SUPPLIED ENTRIES
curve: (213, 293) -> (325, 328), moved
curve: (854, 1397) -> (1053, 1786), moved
* * *
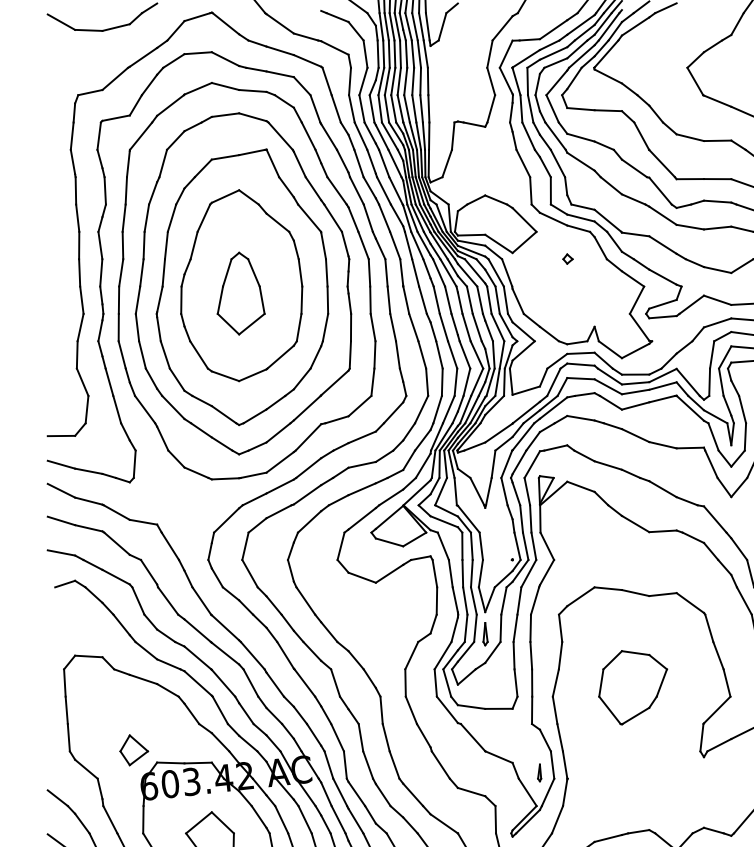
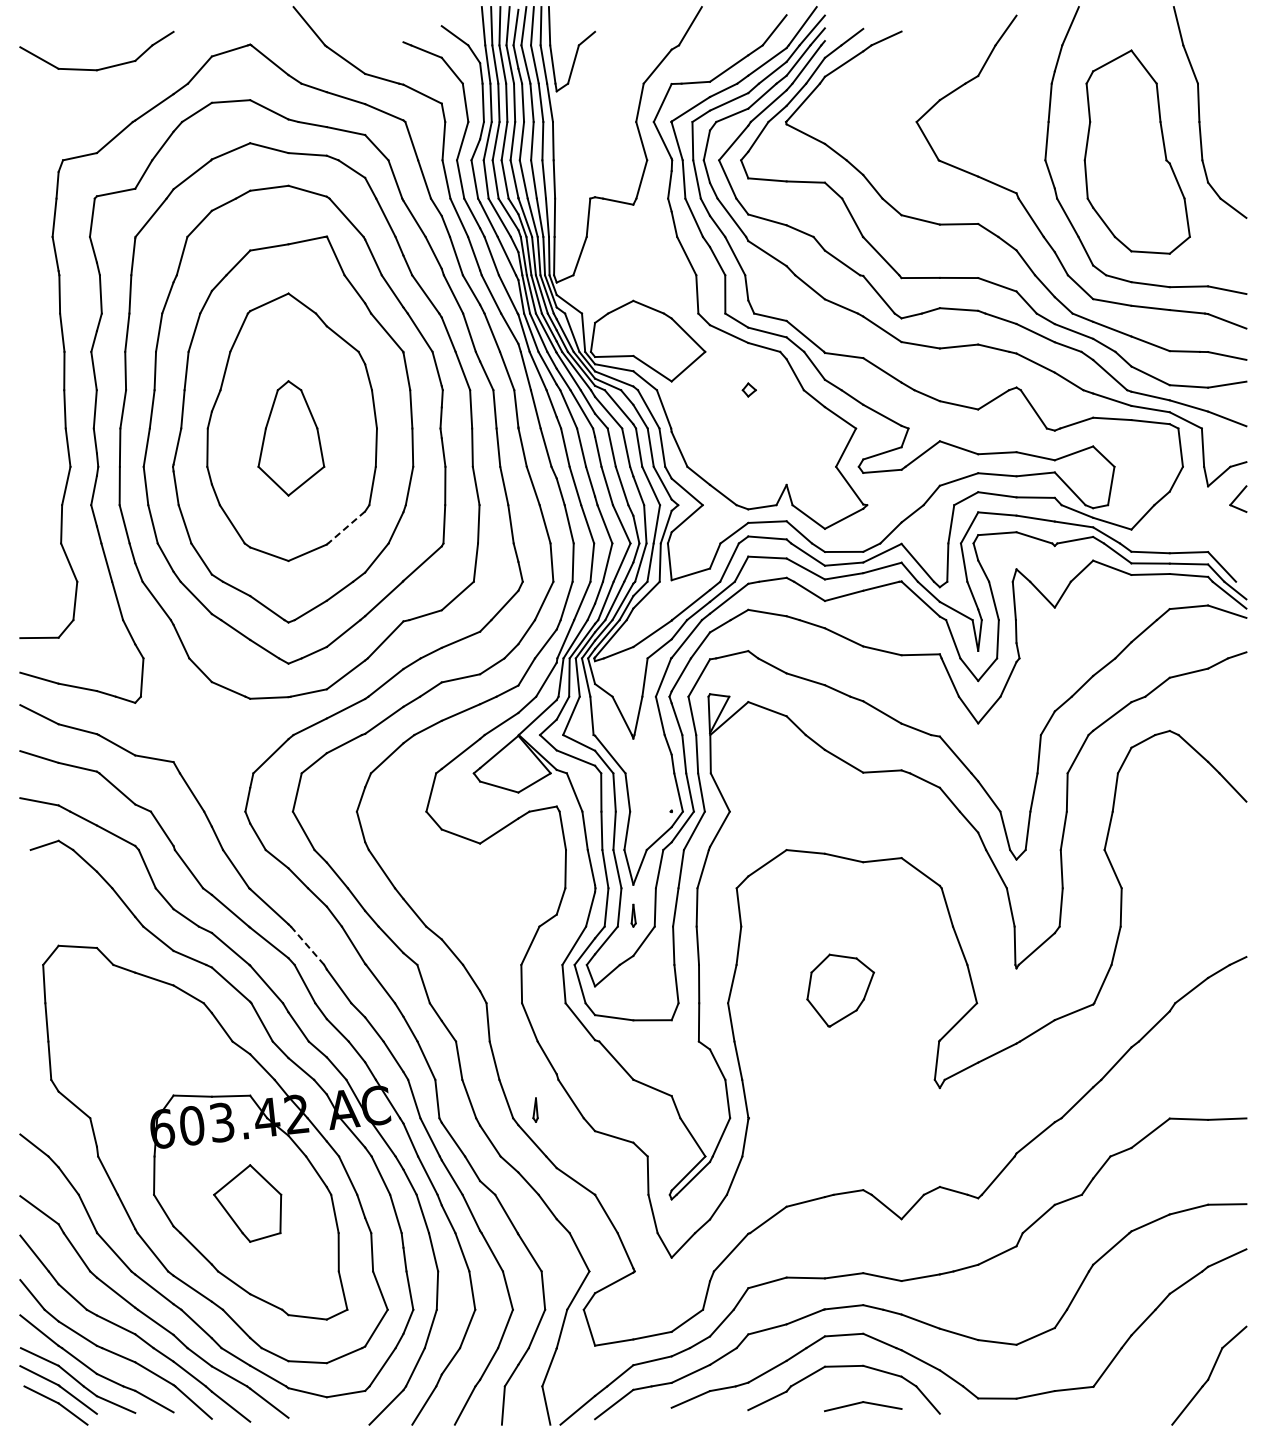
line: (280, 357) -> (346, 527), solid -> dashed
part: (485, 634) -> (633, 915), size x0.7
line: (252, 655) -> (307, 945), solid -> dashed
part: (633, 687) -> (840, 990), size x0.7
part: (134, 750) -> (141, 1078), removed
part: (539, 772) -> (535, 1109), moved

EXERCISE OBJECTIVE
Would you print, exactly as written, every line above from the one holding "line: (252, 655)" through the one holding "part: (539, 772) -> (535, 1109), moved", with both included and no other lines?

REPLY TO THE TASK
line: (252, 655) -> (307, 945), solid -> dashed
part: (633, 687) -> (840, 990), size x0.7
part: (134, 750) -> (141, 1078), removed
part: (539, 772) -> (535, 1109), moved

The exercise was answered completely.